In accordance with the provision of Article 308–2 of Criminal Procedure Act, any evidence obtained in violation of the due process shall not be admissible. This Article newly inserted by Act No. 8496, Jun. 1. in 2007.
Since then, there has been a series of a decision on the evidence, including the exclusionary rule, the fruits of poisonous tree doctrine, and the circumstance that would give exceptionally the admissibility of secondary evidence.
In addition, there were a number of decisions that required to be prepared in compliance with the due process and proper methods in giving the admissibility of evidence in relation to the protocol, etc. prepared by prosecutor or senior judicial police officer.
As a whole, due to the influence of making a stipulation of the exclusion of evidence illegally obtained, it is clear that the case law in the field of evidence law is proceeding in a direction to emphasize the guarantee of the due process.
And in accordance with the provision of Article 314(Exception to Admissibility of Evidence) or 316(Statement of Hearsay) (2), in the case of Article 312 or 313, if a person who is required to make a statement at a preparatory hearing or a trial is unable to make such statement, which is impossible to exercise the right of cross–examination, the relevant protocol and other documents shall be admissible as evidence: Provided, that this shall apply only when it is proved that the statement or preparation was made in a particularly reliable state. In relation to the above provisions, court’s decision maintains a more rigorous interpretation as a requirement for admissibility of hearsay evidence.

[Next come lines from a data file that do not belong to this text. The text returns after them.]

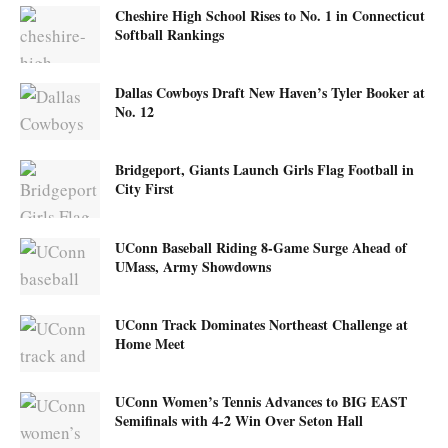
Cheshire High School Rises to No. 1 in Connecticut
Softball Rankings
Dallas Cowboys Draft New Haven’s Tyler Booker at
No. 12
Bridgeport, Giants Launch Girls Flag Football in
City First
UConn Baseball Riding 8-Game Surge Ahead of
UMass, Army Showdowns
UConn Track Dominates Northeast Challenge at
Home Meet
UConn Women’s Tennis Advances to BIG EAST
Semifinals with 4-2 Win Over Seton Hall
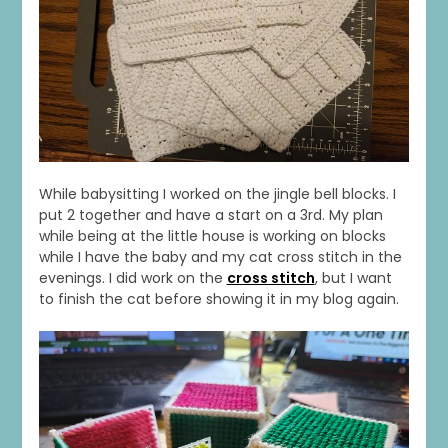
1
0
20
0
While babysitting I worked on the jingle bell blocks. I
put 2 together and have a start on a 3rd. My plan
while being at the little house is working on blocks
while I have the baby and my cat cross stitch in the
evenings. I did work on the
cross stitch
, but I want
to finish the cat before showing it in my blog again.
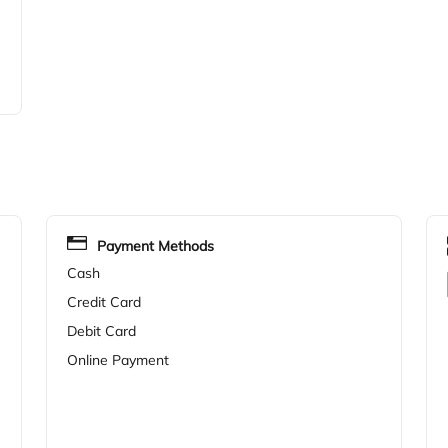
Payment Methods
Cash
Credit Card
Debit Card
Online Payment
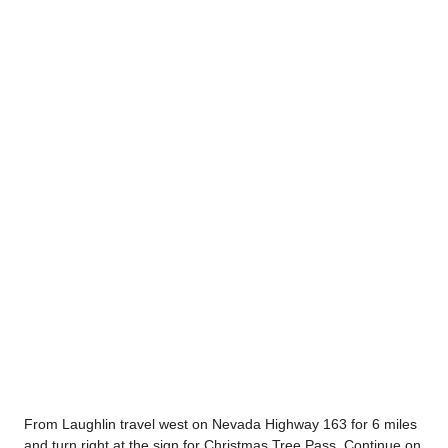
From Laughlin travel west on Nevada Highway 163 for 6 miles
and turn right at the sign for Christmas Tree Pass. Continue on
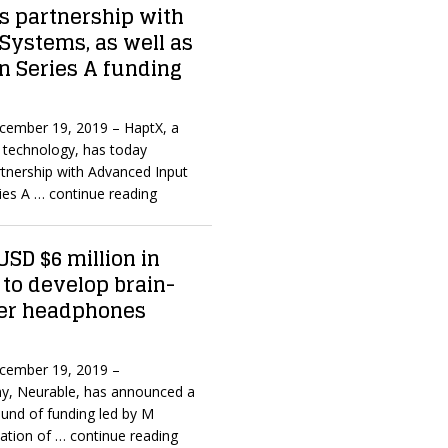
 partnership with
Systems, as well as
in Series A funding
ecember 19, 2019 – HaptX, a
ic technology, has today
tnership with Advanced Input
ries A
… continue reading
USD $6 million in
 to develop brain-
er headphones
ecember 19, 2019 –
, Neurable, has announced a
ound of funding led by M
pation of
… continue reading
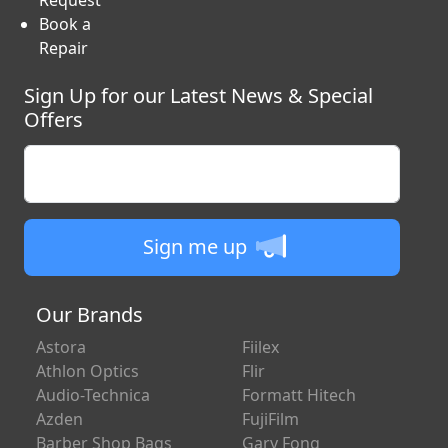
Information
RMA
Request
Book a
Repair
Sign Up for our Latest News & Special
Offers
Enter your email
Sign me up
Our Brands
Astora
Fiilex
Athlon Optics
Flir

In addition, court’s decision seems to be proceeding to apply strictly requirements for admissibility of evidence of documents or output from the digital storage media, explaining the requirements of seizure and search of digital storage media in response to overall scientific and information– oriented society.

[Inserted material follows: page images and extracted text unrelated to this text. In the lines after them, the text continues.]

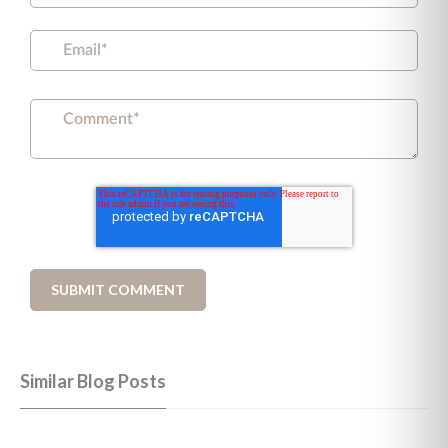
Similar Blog Posts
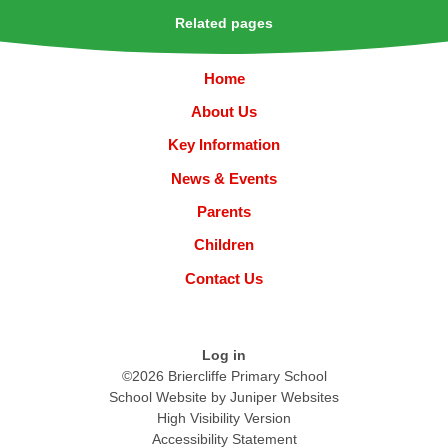
Related pages
Home
About Us
Key Information
News & Events
Parents
Children
Contact Us
Log in
©2026 Briercliffe Primary School
School Website by
Juniper Websites
High Visibility Version
Accessibility Statement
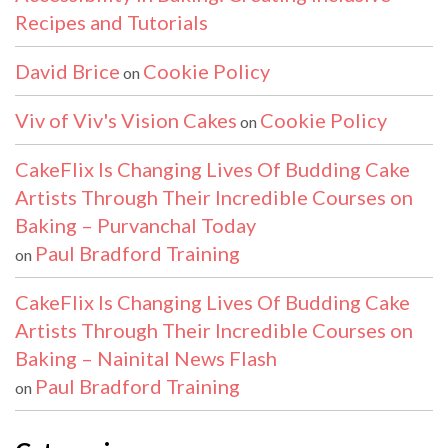
Recipes and Tutorials
David Brice
Cookie Policy
on
Viv of Viv's Vision Cakes
Cookie Policy
on
CakeFlix Is Changing Lives Of Budding Cake
Artists Through Their Incredible Courses on
Baking – Purvanchal Today
Paul Bradford Training
on
CakeFlix Is Changing Lives Of Budding Cake
Artists Through Their Incredible Courses on
Baking – Nainital News Flash
Paul Bradford Training
on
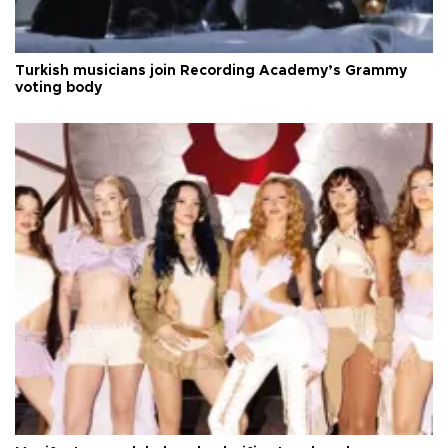
Turkish musicians join Recording Academy’s Grammy
voting body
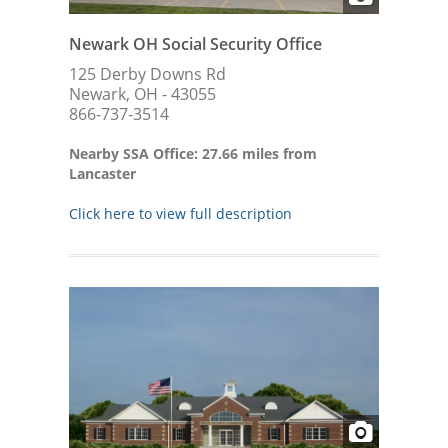
Newark OH Social Security Office
125 Derby Downs Rd
Newark, OH - 43055
866-737-3514
Nearby SSA Office: 27.66 miles from
Lancaster
Click here to view full description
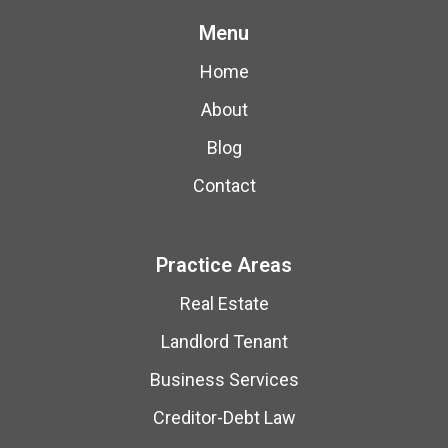
Menu
Home
About
Blog
Contact
Practice Areas
Real Estate
Landlord Tenant
Business Services
Creditor-Debt Law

And the recent decision describes the problem of establishing the judgment criteria of scientific evidence as a solution to the problem of misuse of science among the problems in the process of interaction between science and law in accordance with the criminal case.

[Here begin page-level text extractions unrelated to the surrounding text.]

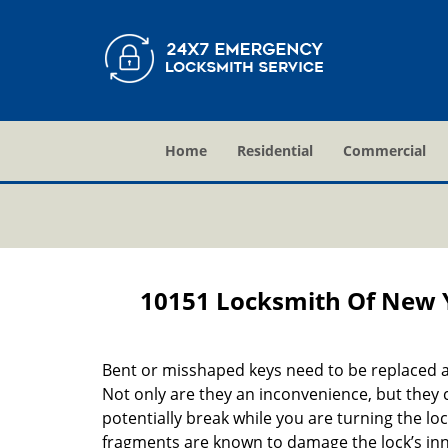
Home
Residential
Commercial
10151 Locksmith Of New 
Bent or misshaped keys need to be replaced a
Not only are they an inconvenience, but they 
potentially break while you are turning the lo
fragments are known to damage the lock’s in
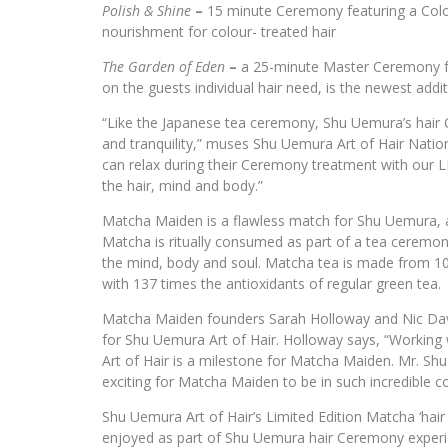
Polish & Shine
–
15 minute Ceremony featuring a Colo
nourishment for colour- treated hair
The Garden of Eden
–
a 25-minute Master Ceremony fe
on the guests individual hair need, is the newest ad
“Like the Japanese tea ceremony, Shu Uemura’s hair
and tranquility,” muses Shu Uemura Art of Hair Nati
can relax during their Ceremony treatment with ou
the hair, mind and body.”
Matcha Maiden is a flawless match for Shu Uemura, a
Matcha is ritually consumed as part of a tea ceremony
the mind, body and soul. Matcha tea is made from 10
with 137 times the antioxidants of regular green tea.
Matcha Maiden founders Sarah Holloway and Nic Davi
for Shu Uemura Art of Hair. Holloway says, “Working 
Art of Hair is a milestone for Matcha Maiden. Mr. Shu
exciting for Matcha Maiden to be in such incredible 
Shu Uemura Art of Hair’s Limited Edition Matcha ‘hair 
enjoyed as part of Shu Uemura hair Ceremony experien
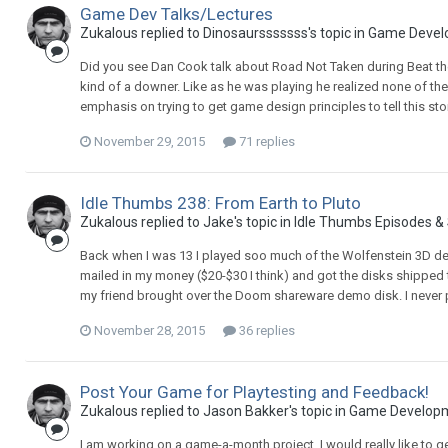
Game Dev Talks/Lectures
Zukalous replied to Dinosaursssssss's topic in
Game Devel
Did you see Dan Cook talk about Road Not Taken during Beat th
kind of a downer. Like as he was playing he realized none of t
emphasis on trying to get game design principles to tell this sto
November 29, 2015
71 replies
Idle Thumbs 238: From Earth to Pluto
Zukalous replied to Jake's topic in
Idle Thumbs Episodes &
Back when I was 13 I played soo much of the Wolfenstein 3D demo 
mailed in my money ($20-$30 I think) and got the disks shipped
my friend brought over the Doom shareware demo disk. I never 
November 28, 2015
36 replies
Post Your Game for Playtesting and Feedback!
Zukalous replied to Jason Bakker's topic in
Game Develop
I am working on a game-a-month project. I would really like to 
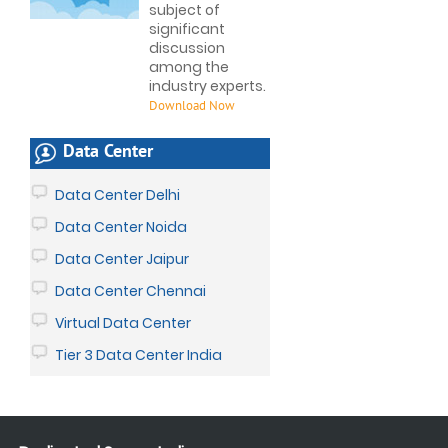
subject of
significant
discussion
among the
industry experts.
Download Now
Data Center
Data Center Delhi
Data Center Noida
Data Center Jaipur
Data Center Chennai
Virtual Data Center
Tier 3 Data Center India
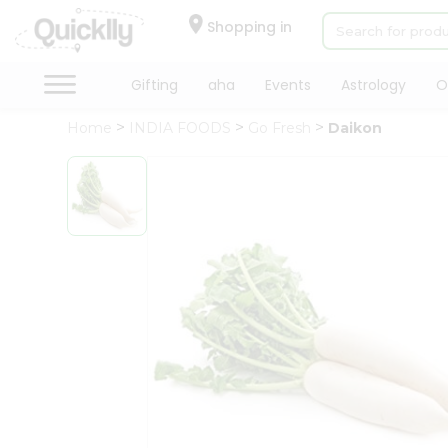
×
Hello
Shopping in
User
Shop
Gifting
aha
Events
Astrology
O
by
Home
INDIA FOODS
Go Fresh
Daikon
Category
Gifting
aha
Events
Astrology
Organic
Grocery
Roti
Kit
Meal
Kit
Chai
Tea
&
Coffee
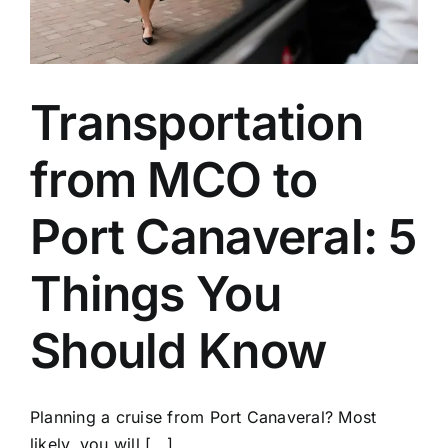
Transportation
from MCO to
Port Canaveral: 5
Things You
Should Know
Planning a cruise from Port Canaveral? Most
likely, you will [...]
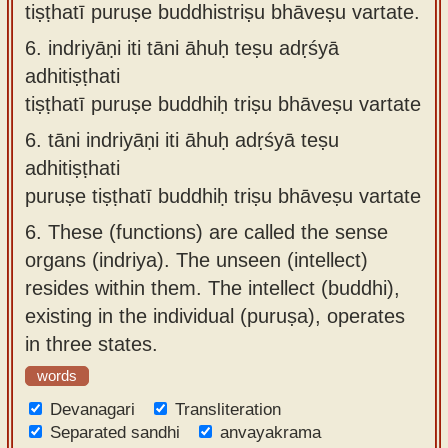
tiṣṭhatī puruṣe buddhistriṣu bhāveṣu vartate.
6.
indriyāṇi iti tāni āhuḥ teṣu adṛśyā
adhitiṣṭhati
tiṣṭhatī puruṣe buddhiḥ triṣu bhāveṣu vartate
6.
tāni indriyāṇi iti āhuḥ adṛśyā teṣu
adhitiṣṭhati
puruṣe tiṣṭhatī buddhiḥ triṣu bhāveṣu vartate
6.
These (functions) are called the sense
organs (indriya). The unseen (intellect)
resides within them. The intellect (buddhi),
existing in the individual (puruṣa), operates
in three states.
words
Devanagari
Transliteration
Separated sandhi
anvayakrama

In conclusion, it is still a question of how to realize concretely the general principle that the two sets of demands, namely the discovery of substantive truths and the protection of the human rights of defendants (the guarantee of due process and the deterrence of illegal investigation) under the exclusionary rule.
The scientific evidence has become more important in judicial conflict. Aside from its authenticity, scientific evidence combining with tendency in perception of people affect establishment of the fact greatly when it is adopted as evidence. Therefore, which channel is used to have the court recognize science evidence has emerged as an important issue, especially in the U.S. where jury trials have taken place in stead of judge trials. The U.S. Supreme Court has provided a variety of legal grounds on this issue and is developing the grounds. In this commentary, the progress of discussion in the U.S. regarding adoption of scientific evidence is reviewed in detail.Korea is about to introduce full-fledged criminal trial by jury, so how to adopt expert testimony including scientific evidence to confirm the fact of judicial conflicts will have more grave importance. In this regard, discussion over the role of a justice as a gate keeper, suggested in the Supreme Court’s decision on Daubert case, will take shape.The court has tried to evaluate scientific evidence through precedents on individual evidence including a polygraph. The subject decision is very significant because it went further to suggest common standard for validity of scientific evidence by referring to the reliability standard suggested in the U.S. Supreme Court’s rulings. However, suggesting the generality without legal basis like the U.S. Federal rules on evidence has a room for criticism such as ‘creating the law’ by court’s decisions. To resolve such concerns, admissibility of evidence and reliability should be divided and standards appropriate for Korea’s criminal procedure system where strict evidence reliability is needed. Then, based on those efforts, interpretation on court rulings should be developed. The discussion between the academia and the field is urgently necessary. Also, judgement on scientific evidence requires collaboration between the science and the judicial society. Therefore, various efforts for communication and institutional improvements shown in the commentary must be developed and there should be improvements regarding the system of seeking an expert opinion.